Performance FAQs


	Questions

General Performance
Parser Performance
Parsing Documents Performance
XML Application Performance


	Answers


	General Performance

Don't use XML where it doesn't make sense. XML is not a panacea. You will not get good performance by transferring and parsing a lot of XML files.

Using XML is memory, CPU, and network intensive.


	Parser Performance

Avoid creating a new parser each time you parse; reuse parser instances. A pool of reusable parser instances might be a good idea if you have multiple threads parsing at the same time.

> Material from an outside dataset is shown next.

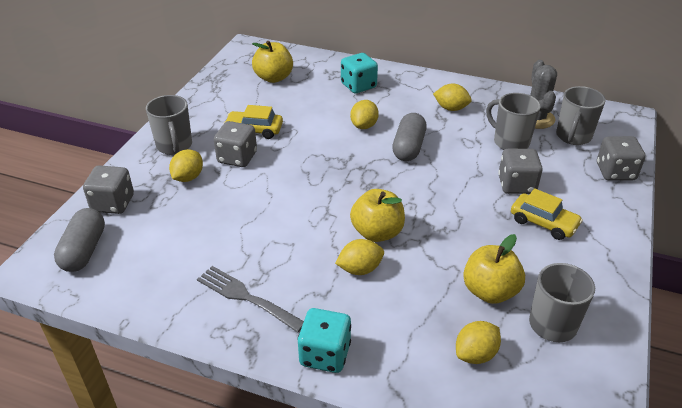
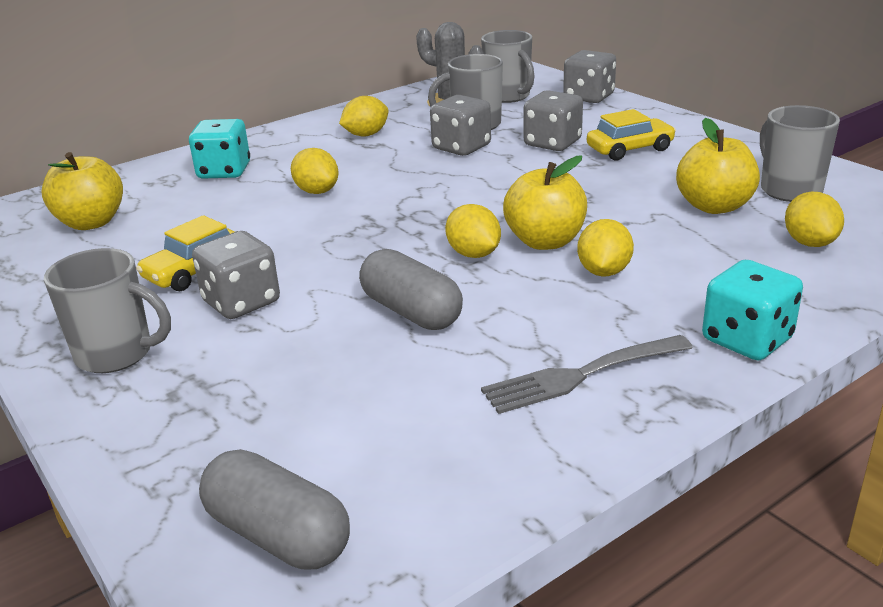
camera: 55 degrees left, 10 degrees down
(113, 203) = (182, 464): grey dice -> grey dice (461, 147)
(188, 177) = (225, 361): yellow lemon -> yellow lemon (473, 254)
(408, 147) = (404, 177): grey capsule -> grey capsule (411, 312)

	Parsing Documents Performance

Convert the document to US ASCII ("US-ASCII") or Unicode ("UTF-8" or "UTF-16") before parsing. Documents written using ASCII are the fastest to parse because each character is guaranteed to be a single byte and map directly to their equivalent Unicode value. For documents that contain Unicode characters beyond the ASCII range, multiple byte sequences must be read and converted for each character. There is a performance penalty for this conversion. The UTF-16 encoding alleviates some of this penalty because each character is specified using two bytes, assuming no surrogate characters. However, using UTF-16 can roughly double the size of the original document which takes longer to parse.
Explicitly specify "US-ASCII" encoding if your document is in ASCII format. If no encoding is specified, the XML specification requires the parser to assume UTF-8 which is slower to process.
Avoid external entities and external DTDs. The extra file opens and transcoding setup is expensive.
Reduce character count; smaller documents are parsed quicker. Replace elements with attributes where it makes sense. Avoid gratuitous use of whitespace because the parser must scan past it.
Avoid using too many default attributes. Defaulting attribute values slows down processing.


	XML Application Performance

Turn validation off if you don't need it. Validation is expensive. Also, avoid using a DOCTYPE line in your XML document. The current version of the parser will always read the DTD if the DOCTYPE line is specified even when not validating.
For large documents, avoid using DOM which uses a lot of memory. Instead, use SAX if appropriate. The DOM parser requires that the entire document be read into memory before the application processes the document. The SAX parser uses very little memory and notifies the application as parts of the document are parsed.